The spontaneous protest was an opportunity for hundreds of people to complain about the lack of food in accommodation centres, and also against the fact that the city is still without electricity.
“In schools [now acting as accommodation centres] food is not arriving,” Joaquim complains. “I’ve lost my house, my food – we’re all in the same situation,” he said.
The zinc sheet roof of Fernanda Sónia’s house blew off, and at the school “there is not enough food” for her or her children, she complains.
A total of 22 tons of food were unloaded on Sunday in the city of Beira by the United Nations and another 40 tons are on the way, a UN source told Lusa. Also arriving are numerous other donations to a Mozambican government aid program which foresees providing food for up to 400,000 people.
Health services in the city, including Beira Central Hospital, were also seriously affected.
“The outpatient consultation services and psychiatry departments were worst affected,” hospital employee Joaquim Zaqueu says, one of several volunteers dragging tree branches through the mud and debris and out into the road.
“This is our home and we’ve been here together since Monday,” Nangachemo Ziquita, another employee, adds.
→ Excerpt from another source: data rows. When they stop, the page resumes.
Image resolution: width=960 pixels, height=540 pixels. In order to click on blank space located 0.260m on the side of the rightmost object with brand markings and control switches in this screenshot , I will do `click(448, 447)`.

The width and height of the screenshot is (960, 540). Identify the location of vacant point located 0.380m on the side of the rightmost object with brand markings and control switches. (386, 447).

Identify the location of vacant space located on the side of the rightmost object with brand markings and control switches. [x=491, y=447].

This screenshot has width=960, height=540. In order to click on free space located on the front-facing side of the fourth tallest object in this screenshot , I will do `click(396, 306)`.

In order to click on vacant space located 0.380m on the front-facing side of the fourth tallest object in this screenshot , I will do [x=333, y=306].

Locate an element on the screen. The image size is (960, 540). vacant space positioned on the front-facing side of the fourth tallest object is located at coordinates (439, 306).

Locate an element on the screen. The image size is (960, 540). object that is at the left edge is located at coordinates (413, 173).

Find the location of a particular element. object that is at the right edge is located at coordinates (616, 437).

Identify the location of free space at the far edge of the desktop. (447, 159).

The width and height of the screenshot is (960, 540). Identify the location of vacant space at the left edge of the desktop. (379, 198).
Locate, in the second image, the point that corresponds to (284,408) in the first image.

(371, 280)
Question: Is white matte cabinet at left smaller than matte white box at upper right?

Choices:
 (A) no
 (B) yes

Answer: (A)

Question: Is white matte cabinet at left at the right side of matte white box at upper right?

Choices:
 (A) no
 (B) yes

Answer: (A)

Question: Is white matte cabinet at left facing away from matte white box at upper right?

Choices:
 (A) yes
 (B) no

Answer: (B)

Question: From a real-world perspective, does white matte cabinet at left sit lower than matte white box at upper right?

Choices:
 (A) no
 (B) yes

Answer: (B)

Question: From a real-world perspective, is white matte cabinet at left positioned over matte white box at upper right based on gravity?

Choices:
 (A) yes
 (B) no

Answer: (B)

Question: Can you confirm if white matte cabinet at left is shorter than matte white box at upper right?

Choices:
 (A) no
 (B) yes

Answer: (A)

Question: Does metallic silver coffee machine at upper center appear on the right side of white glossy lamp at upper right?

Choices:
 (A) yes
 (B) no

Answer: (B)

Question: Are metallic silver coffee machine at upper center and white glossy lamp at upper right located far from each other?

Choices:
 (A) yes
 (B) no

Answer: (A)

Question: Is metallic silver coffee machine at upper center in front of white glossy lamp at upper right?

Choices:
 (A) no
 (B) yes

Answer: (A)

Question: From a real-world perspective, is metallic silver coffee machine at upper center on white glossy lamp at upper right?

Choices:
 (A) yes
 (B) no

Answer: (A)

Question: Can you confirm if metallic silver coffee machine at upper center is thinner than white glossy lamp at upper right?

Tropical cyclone Idai hit Beira in central Mozambique with heavy rains and winds of up to 170 kilometres per hour on Thursday evening, leaving about 500,000 residents of the country’s fourth largest city without electricity.
Announcing a national state of emergency on Tuesday, Mozambican president Filipe Nyusi said that more than 200 people had died and 350,000 were “at risk”. The country yesterday marked the first of three days of national mourning decreed by the head of state.
Communications were being re-established on Tuesday and improved considerably yesterday, with some mobile internet access restored.